В Новой Зеландии существует такой же обычай. В преданиях маори о переселениях их предков говорится, как Нгагуэ сделал из яшмы два острых топора по имени Тутауру и Гаугау-теранги, как этими топорами были срублены лодки Те-Арава и Таинуи и как на Те-Арава было два каменных якоря, которые назывались Тока-пароре, или Косой камень, и Тутеранги-гауру, или Похожий на гремящее небо. Эти легенды не обрываются в далеком прошлом, но переходят в историческое предание, достигающее новейших времен. Только в самое последнее время, говорят маори, пропал знаменитый топор Тутауру, а что касается серьги по имени Каукауматуа, которая была сделана из осколка того же камня, то она, по их уверению, существовала до 1846 г., когда обладатель ее Те-Геугеу погиб при обвале земли. На более высоких ступенях культуры проявляется тот же детский обычай давать личные имена неодушевленным предметам. Так, мы читаем о Миёльнире, молоте Тора, который узнают великаны, когда он приближается, летя по воздуху, о мече Артура – Экскалибуре, который был схвачен рукой, одетой в белый бархат, когда сэр Бедивер отбросил его в озеро, о могучем мече Сида Тизоне-Головне, который он поклялся похоронить в своей груди, если бы этот меч был побежден вследствие трусости своего обладателя.
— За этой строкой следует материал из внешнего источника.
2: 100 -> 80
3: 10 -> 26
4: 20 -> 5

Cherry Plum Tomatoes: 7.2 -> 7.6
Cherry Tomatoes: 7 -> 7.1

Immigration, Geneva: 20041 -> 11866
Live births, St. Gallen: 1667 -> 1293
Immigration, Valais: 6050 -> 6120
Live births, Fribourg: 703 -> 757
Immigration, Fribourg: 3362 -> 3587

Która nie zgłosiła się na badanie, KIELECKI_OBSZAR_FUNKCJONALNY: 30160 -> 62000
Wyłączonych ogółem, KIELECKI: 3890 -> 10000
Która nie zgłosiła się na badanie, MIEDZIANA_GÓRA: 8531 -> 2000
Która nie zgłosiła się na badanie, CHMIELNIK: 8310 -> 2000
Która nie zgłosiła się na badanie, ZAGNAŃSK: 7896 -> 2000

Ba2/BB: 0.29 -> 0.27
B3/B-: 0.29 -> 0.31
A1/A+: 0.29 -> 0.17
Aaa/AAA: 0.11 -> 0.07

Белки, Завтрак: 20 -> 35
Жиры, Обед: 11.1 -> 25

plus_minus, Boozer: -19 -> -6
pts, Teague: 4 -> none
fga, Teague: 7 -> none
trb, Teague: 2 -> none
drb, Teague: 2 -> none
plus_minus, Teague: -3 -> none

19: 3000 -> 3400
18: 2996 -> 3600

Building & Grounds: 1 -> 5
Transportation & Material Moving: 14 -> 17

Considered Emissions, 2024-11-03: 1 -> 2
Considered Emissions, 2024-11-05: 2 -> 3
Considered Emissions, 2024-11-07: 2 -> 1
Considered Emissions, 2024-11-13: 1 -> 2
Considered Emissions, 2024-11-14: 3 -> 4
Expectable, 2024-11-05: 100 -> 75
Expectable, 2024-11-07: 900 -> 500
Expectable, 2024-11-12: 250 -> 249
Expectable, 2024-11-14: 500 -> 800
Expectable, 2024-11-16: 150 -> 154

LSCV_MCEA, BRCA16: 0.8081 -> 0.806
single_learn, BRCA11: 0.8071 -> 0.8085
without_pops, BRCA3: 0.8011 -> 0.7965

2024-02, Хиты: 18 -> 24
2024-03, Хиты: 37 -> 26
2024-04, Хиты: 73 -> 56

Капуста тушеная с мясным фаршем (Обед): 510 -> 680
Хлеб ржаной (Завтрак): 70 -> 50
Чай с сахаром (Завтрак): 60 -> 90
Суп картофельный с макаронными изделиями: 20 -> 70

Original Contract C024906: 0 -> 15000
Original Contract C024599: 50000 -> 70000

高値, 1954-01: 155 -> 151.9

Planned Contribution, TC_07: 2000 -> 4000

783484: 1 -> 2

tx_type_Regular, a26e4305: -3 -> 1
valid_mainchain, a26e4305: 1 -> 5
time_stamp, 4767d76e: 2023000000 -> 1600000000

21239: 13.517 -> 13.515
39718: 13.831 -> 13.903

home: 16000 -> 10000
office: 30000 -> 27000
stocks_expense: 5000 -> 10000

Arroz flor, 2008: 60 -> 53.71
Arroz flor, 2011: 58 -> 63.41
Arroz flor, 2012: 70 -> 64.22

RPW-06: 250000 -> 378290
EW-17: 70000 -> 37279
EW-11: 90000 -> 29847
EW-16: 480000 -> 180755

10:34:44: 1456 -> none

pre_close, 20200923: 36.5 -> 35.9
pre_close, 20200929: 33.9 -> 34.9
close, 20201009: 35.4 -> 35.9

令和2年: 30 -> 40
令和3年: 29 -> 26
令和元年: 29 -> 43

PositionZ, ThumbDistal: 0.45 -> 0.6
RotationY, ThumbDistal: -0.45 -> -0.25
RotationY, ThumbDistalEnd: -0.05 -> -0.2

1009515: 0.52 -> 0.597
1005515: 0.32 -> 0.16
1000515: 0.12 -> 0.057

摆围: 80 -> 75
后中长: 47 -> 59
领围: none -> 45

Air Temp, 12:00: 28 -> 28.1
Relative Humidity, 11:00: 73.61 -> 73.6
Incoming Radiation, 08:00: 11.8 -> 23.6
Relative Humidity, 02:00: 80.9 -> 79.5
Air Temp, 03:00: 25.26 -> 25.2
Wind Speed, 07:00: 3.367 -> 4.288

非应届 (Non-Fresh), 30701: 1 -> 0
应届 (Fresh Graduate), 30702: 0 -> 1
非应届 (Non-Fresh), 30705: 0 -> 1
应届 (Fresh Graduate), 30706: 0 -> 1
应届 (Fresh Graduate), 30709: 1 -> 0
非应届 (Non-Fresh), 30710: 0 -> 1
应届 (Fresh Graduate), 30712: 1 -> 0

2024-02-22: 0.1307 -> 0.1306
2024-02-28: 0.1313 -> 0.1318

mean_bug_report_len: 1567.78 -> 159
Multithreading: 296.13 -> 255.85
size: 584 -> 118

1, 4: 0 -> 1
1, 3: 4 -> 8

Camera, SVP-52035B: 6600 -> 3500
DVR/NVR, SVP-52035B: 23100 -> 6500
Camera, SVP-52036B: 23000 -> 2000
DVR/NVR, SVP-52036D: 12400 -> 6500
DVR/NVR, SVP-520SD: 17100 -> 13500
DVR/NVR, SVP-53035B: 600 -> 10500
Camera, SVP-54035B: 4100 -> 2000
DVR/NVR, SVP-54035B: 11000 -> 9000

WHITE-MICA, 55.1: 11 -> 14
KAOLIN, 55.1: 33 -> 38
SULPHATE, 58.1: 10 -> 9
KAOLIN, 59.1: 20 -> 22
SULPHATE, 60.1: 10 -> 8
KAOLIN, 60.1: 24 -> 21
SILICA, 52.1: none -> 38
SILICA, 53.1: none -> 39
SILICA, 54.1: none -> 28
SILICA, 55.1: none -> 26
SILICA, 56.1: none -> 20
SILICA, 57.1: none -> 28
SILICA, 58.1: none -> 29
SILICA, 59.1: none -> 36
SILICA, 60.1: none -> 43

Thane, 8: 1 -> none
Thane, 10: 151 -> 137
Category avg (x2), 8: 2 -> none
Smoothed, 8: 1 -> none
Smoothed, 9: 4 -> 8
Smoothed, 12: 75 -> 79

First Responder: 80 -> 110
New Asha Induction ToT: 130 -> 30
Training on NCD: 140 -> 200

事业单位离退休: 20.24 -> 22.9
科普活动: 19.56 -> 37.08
Таким образом, воззрения младенческой, первобытной философии, приписывавшей личную жизнь всей природе вообще, и ранняя тирания слова над человеческим умом оказываются двумя великими, если не величайшими, двигателями мифологического развития. Тут действовали, конечно, и другие причины, которые будут указаны в связи с некоторыми специальными группами легенд, и если бы можно было составить полный перечень этих причин, между ними оказалось бы еще много других интеллектуальных факторов. Во всяком случае, необходимо вполне уяснить себе, что такое исследование процессов образования мифа возможно только при живом понимании состояния человеческого ума в мифологическом периоде. Русские в Сибири, прислушиваясь к разговору грубых киргизов, были поражены беспрерывным потоком поэтической импровизации этих варваров и говорили: «Что бы эти люди ни увидели, у них все вызывает новые фантазии!» Цивилизованный европеец мог бы противопоставить свою правильную, вышколенную, прозаическую мысль дикой хитросплетенной поэзии и легенде древнего составителя мифов. Он мог бы сказать, что все, попадавшееся на глаза этому последнему, давало повод к порождению вымысла. Ученый, занимающийся анализом мифического мира и не обладающий способностью переноситься в эту фантастическую атмосферу, может прийти к столь печальному непониманию глубины и значения этого мира, что примет его за простую бессмысленную выдумку. Более верный взгляд будет у того, кто имеет поэтическую способность переноситься в прошлую жизнь нашего мира и, подобно актеру, способен на минуту забыть свою собственную личность и вообразить себя тем лицом, которое он изображает. Вордсворт, так метко названный Максом Мюллером «современным древним», мог писать о Буре и Зиме и о нагом Солнце, взбирающемся на небо, как будто он был одним из поэтов Вед во время возникновения арийцев и «видел» своим мысленным взором мифические гимны Агнии или Варуне. Для полного понимания мифа древнего мира нужны не одни аргументы и факты, но и глубокое поэтическое чувство.